Menurut dia, kencangnya laju perubahan iklim berdampak pada
ketahanan pangan nasional akibat hasil panen menurun hingga gagal tanam.

“Suhu atau temperatur bumi secara global saat ini naik
1,2 derajat Celsius. Angka tersebut dipandang sebagai angka yang kecil, padahal
itu adalah angka yang besar dan mematikan. Banyak fenomena ekstrem, bencana
hidro-meteorologi yang diakibatkan pemanasan global tadi,” ujar Dwikorita
dalam siaran pers, Jumat .

Dwikorita menjelaskan, bencana kelaparan sebagaimana yang
diprediksi organisasi pangan dunia FAO akan terjadi di 2050 adalah ancaman
nyata. Situasi ini bukan hanya menjadi ancaman bagi Indonesia atau terbatas
negara-negara berkembang saja. Melainkan seluruh negara-negara dunia menghadapi
ancaman yang sama jika tidak ada langkah konkret untuk mengatasi krisis iklim.

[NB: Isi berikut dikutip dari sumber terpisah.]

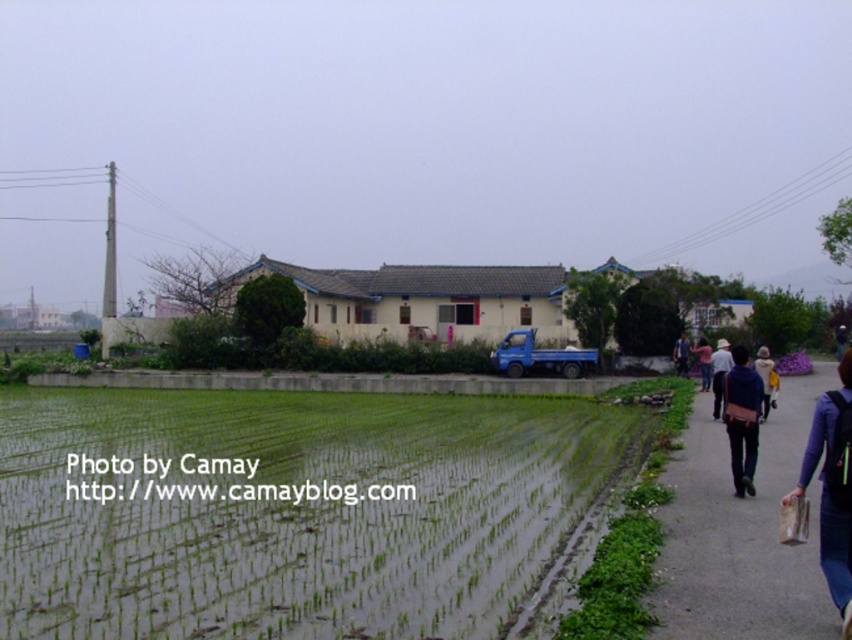
Can you confirm if blue denim jeans at lower right is taller than pink fabric at right?

Correct, blue denim jeans at lower right is much taller as pink fabric at right.

Which is more to the left, blue denim jeans at lower right or pink fabric at right?

pink fabric at right is more to the left.

Does point (841, 605) come in front of point (701, 378)?

Yes, it is.

What are the coordinates of `blue denim jeans at lower right` in the screenshot? It's located at (832, 488).

Does blue denim jeans at lower right have a lesser height compared to light blue shirt at center-right?

No.

The image size is (852, 640). What are the coordinates of `blue denim jeans at lower right` in the screenshot? It's located at (832, 488).

Who is more distant from viewer, (x=810, y=467) or (x=717, y=413)?

The point (x=717, y=413) is behind.

Find the location of a particular element. The image size is (852, 640). blue denim jeans at lower right is located at coordinates (832, 488).

This screenshot has width=852, height=640. I want to click on gray asphalt pavement at lower right, so click(741, 532).

Based on the photo, between gray asphalt pavement at lower right and pink fabric at right, which one appears on the left side from the viewer's perspective?

From the viewer's perspective, gray asphalt pavement at lower right appears more on the left side.

What do you see at coordinates (741, 532) in the screenshot? This screenshot has height=640, width=852. I see `gray asphalt pavement at lower right` at bounding box center [741, 532].

This screenshot has height=640, width=852. I want to click on gray asphalt pavement at lower right, so click(x=741, y=532).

“Tahun 2050 mendatang jumlah penduduk dunia
diperkirakan menembus angka 10 miliar. Jika ketahanan pangan negara-negara di
dunia lemah, maka akan terjadi bencana kelaparan akibat jumlah produksi pangan
yang terus menurun sebagai dampak dari perubahan iklim,” jelas Dwikorita.

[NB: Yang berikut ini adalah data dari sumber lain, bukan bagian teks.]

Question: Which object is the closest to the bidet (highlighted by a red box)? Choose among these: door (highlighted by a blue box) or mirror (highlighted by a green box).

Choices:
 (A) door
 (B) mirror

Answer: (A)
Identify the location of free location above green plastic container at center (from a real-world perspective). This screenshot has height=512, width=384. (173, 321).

Menurut Dwikorita, tidak sedikit yang beranggapan bahwa
ancaman perubahan iklim dan krisis pangan belum terlalu terlihat di Indonesia,
karena ketersediaan sumber daya alam masih cukup melimpah dan kondisi geografis
Indonesia yang memungkinkan produksi pertanian tetap berjalan sepanjang tahun.

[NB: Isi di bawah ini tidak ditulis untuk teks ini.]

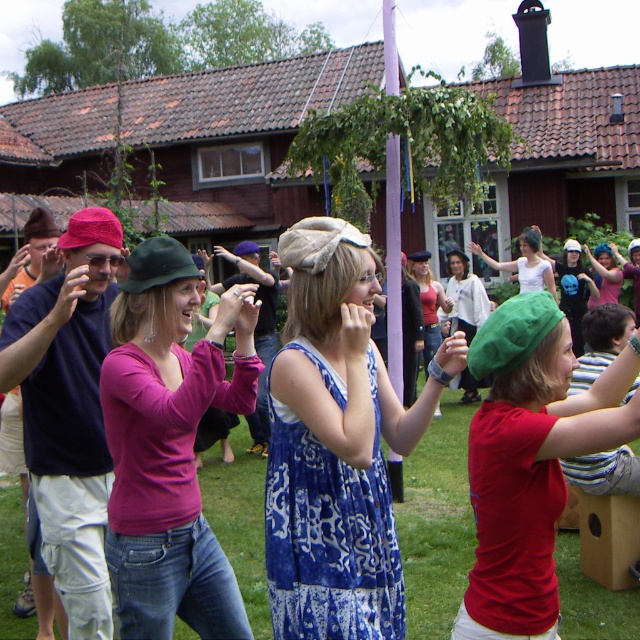
Question: Estimate the real-world distances between objects in this image. Which object is farther from the matte pink sweater at center?

Choices:
 (A) matte pink shirt at center
 (B) matte black hat at upper left
 (C) blue printed dress at center

Answer: (A)

Question: Which of these objects is positioned closest to the matte pink sweater at center?

Choices:
 (A) matte green beret at center
 (B) matte red tank top at center

Answer: (A)

Question: Does matte green beret at center appear on the left side of matte black hat at upper left?

Choices:
 (A) yes
 (B) no

Answer: (B)

Question: Which point is closer to the camera taking this photo?

Choices:
 (A) 609,273
 (B) 120,481
 (C) 531,285

Answer: (B)

Question: Does matte red tank top at center have a lesser width compared to white cotton dress at center?

Choices:
 (A) no
 (B) yes

Answer: (B)

Question: Can you confirm if matte red tank top at center is bigger than white cotton dress at center?

Choices:
 (A) yes
 (B) no

Answer: (A)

Namun, kata dia, jika situasi iklim global saat ini tidak
direspon secara serius maka Indonesia bisa terlambat untuk mengantisipasi bencana
kelaparan pada 2050. Ketahanan pangan nasional Indonesia, lanjut Dwikorita,
dihadapkan pada tantangan besar berupa kenaikan populasi penduduk di tengah
produksi pangan yang cenderung stagnan.

“Jika tidak ada intervensi kebijakan, potensi kerugian
ekonomi di Indonesia (2020-2024) mencapai angka Rp544 triliun akibat dampak
perubahan iklim. Maka dari itu, kebijakan ketahanan iklim menjadi salah satu
prioritas yang dinilai mampu menghindari potensi kerugian ekonomi sebesar
Rp281,9 triliun hingga 2024 mendatang,” jelas Dwikorita.